An exquisitely written memoir of the author as a young woman coming into her own voice as a writer in 1980's San Francisco. The chapter on her love of books, and their influence, was a reflection of my own emotions. Passages about writing could be used as a primer in college writing courses. However, the main theme of this memoir is how the world tends to treat young (and old) women as nonexistent. Her words and experiences are an example of how to find the courage to rely on your own inner voice and to learn use it.

Favorite quotes:
--Being human can mean many things.
--You should be with people who are like you, who are facing what you're facing, who dream your dreams and fight your battles, who recognize you. An then, other times, you should be like people unlike yourself. Because there is a problem as well with those who spend too little time being anyone else; it stunts the imagination in which empathy takes root, that empathy that is a capacity to shape-shift and roam out of your sole self.
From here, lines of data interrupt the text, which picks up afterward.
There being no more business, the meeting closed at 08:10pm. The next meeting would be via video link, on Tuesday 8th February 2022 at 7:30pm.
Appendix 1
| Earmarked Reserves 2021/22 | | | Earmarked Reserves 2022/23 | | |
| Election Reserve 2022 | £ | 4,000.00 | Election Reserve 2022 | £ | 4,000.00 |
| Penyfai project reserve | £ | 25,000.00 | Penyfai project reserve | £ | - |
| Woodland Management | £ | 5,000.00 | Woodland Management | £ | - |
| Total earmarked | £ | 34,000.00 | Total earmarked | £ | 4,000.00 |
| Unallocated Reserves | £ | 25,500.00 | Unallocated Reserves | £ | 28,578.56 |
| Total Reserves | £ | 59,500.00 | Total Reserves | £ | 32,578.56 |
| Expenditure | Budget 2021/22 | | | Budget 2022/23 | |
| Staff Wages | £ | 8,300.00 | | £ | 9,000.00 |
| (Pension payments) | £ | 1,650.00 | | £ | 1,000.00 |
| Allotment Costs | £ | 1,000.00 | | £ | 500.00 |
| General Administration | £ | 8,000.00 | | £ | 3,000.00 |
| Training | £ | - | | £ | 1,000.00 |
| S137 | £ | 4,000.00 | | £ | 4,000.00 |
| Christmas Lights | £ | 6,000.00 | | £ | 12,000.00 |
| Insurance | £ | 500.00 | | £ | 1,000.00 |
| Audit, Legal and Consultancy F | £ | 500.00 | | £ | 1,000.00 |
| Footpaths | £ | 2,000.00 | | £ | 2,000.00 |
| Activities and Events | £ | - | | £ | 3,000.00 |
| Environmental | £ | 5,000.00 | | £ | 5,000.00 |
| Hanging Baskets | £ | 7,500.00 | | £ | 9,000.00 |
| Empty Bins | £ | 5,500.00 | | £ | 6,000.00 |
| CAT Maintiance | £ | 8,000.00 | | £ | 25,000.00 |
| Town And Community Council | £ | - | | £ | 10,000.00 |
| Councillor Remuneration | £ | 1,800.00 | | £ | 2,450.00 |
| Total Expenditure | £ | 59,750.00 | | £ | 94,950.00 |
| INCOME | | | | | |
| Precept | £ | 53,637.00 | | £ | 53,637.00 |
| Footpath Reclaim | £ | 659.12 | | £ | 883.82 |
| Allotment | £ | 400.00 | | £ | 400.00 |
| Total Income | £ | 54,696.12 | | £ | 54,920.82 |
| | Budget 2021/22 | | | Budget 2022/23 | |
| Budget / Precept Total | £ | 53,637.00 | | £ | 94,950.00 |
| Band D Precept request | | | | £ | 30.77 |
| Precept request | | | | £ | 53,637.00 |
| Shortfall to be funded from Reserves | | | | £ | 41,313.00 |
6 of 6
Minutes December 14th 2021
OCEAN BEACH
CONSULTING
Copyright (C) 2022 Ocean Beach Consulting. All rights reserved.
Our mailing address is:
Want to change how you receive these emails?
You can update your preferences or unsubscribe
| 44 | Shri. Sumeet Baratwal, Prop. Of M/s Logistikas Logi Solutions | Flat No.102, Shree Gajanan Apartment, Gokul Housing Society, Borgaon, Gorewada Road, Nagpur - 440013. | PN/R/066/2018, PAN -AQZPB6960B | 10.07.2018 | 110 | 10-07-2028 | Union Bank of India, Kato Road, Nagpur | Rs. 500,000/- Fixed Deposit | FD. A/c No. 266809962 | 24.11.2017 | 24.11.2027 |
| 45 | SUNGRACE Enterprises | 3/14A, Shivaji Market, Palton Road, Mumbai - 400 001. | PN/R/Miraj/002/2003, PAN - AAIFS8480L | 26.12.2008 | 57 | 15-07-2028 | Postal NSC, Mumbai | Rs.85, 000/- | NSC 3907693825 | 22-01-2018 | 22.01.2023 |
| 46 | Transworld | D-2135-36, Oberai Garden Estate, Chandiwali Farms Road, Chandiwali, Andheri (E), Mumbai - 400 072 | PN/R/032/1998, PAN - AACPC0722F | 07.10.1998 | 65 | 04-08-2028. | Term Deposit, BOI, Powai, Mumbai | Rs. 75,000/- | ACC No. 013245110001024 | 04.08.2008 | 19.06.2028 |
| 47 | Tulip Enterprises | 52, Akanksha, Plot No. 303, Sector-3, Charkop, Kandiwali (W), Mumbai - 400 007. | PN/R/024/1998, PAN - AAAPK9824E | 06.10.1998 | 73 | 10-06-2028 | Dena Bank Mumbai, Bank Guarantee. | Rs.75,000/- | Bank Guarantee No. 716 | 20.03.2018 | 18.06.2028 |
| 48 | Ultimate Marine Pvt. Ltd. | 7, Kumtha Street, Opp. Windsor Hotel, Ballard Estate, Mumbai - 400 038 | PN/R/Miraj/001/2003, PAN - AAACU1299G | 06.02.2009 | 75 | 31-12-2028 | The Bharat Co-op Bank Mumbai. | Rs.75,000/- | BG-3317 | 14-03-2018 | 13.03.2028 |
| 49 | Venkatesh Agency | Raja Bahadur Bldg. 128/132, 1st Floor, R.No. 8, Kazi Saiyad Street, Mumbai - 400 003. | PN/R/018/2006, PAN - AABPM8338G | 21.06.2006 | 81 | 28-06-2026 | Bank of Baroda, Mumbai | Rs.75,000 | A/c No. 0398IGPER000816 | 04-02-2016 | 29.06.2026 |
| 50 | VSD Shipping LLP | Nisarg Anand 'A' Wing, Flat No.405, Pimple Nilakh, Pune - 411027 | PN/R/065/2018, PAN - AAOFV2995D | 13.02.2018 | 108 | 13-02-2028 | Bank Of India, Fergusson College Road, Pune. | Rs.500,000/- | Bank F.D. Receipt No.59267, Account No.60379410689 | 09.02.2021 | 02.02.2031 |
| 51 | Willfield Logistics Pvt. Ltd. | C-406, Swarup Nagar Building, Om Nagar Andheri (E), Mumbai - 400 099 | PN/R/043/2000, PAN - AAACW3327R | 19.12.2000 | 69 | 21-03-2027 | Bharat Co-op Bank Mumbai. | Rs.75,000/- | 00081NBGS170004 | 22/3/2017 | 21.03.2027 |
--You learn to think of what you are in terms of what they want, and addressing their want becomes so ingrained in you that you lose sight of what you want, and sometimes you vanish to yourself in the art of appearing to and for others.
--I wanted English to be an instrument on which many kinds of music could be played.
--It's not you, it's patriarchy. [I suggest you read her essay "Men Explain Things To Me."]
--to make work that is so deeply absorbed that it ceases to be what people see and becomes how they see.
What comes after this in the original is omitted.